Start of Block

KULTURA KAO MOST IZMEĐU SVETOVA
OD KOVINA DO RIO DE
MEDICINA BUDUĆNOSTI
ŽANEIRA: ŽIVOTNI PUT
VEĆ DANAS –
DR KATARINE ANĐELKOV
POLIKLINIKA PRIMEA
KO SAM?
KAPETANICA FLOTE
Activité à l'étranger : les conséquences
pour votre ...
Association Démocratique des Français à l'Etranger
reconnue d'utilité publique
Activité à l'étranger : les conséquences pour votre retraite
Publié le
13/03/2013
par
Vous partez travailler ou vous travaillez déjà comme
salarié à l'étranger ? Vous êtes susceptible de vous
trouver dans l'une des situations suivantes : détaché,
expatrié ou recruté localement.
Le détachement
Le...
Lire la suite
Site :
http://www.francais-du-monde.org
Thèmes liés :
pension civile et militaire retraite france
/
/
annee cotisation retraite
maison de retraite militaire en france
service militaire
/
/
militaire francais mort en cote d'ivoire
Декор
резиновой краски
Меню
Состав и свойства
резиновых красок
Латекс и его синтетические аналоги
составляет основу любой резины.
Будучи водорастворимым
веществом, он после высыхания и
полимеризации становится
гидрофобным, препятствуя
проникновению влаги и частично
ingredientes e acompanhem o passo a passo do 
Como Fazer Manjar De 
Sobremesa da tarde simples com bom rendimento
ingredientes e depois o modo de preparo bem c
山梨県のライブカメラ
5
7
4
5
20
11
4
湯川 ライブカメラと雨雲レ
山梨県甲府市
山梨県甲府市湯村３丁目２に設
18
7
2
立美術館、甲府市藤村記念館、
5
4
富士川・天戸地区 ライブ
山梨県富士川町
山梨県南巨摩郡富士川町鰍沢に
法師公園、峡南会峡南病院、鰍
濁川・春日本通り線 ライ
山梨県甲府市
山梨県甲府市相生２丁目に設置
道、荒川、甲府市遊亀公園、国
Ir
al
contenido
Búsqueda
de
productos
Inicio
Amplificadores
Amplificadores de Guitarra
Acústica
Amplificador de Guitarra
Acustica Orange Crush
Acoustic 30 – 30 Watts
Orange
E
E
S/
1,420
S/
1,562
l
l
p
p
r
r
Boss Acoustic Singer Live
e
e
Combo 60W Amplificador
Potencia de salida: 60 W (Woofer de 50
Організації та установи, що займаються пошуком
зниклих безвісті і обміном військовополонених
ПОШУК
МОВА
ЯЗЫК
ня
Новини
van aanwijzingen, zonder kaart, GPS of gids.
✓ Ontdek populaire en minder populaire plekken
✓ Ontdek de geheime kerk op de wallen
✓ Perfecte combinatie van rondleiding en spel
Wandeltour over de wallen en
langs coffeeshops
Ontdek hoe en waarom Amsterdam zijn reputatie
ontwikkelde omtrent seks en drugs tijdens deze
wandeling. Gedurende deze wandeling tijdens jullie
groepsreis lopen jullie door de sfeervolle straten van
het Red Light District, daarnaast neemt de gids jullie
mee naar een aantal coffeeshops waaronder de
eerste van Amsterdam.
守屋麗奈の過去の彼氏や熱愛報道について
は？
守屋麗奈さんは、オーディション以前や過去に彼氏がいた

End of Block

ACTION ITEM:
Report each line from the items above that contains the word "tijdens".

REPLY TO THE EXERCISE:
ontwikkelde omtrent seks en drugs tijdens deze
wandeling. Gedurende deze wandeling tijdens jullie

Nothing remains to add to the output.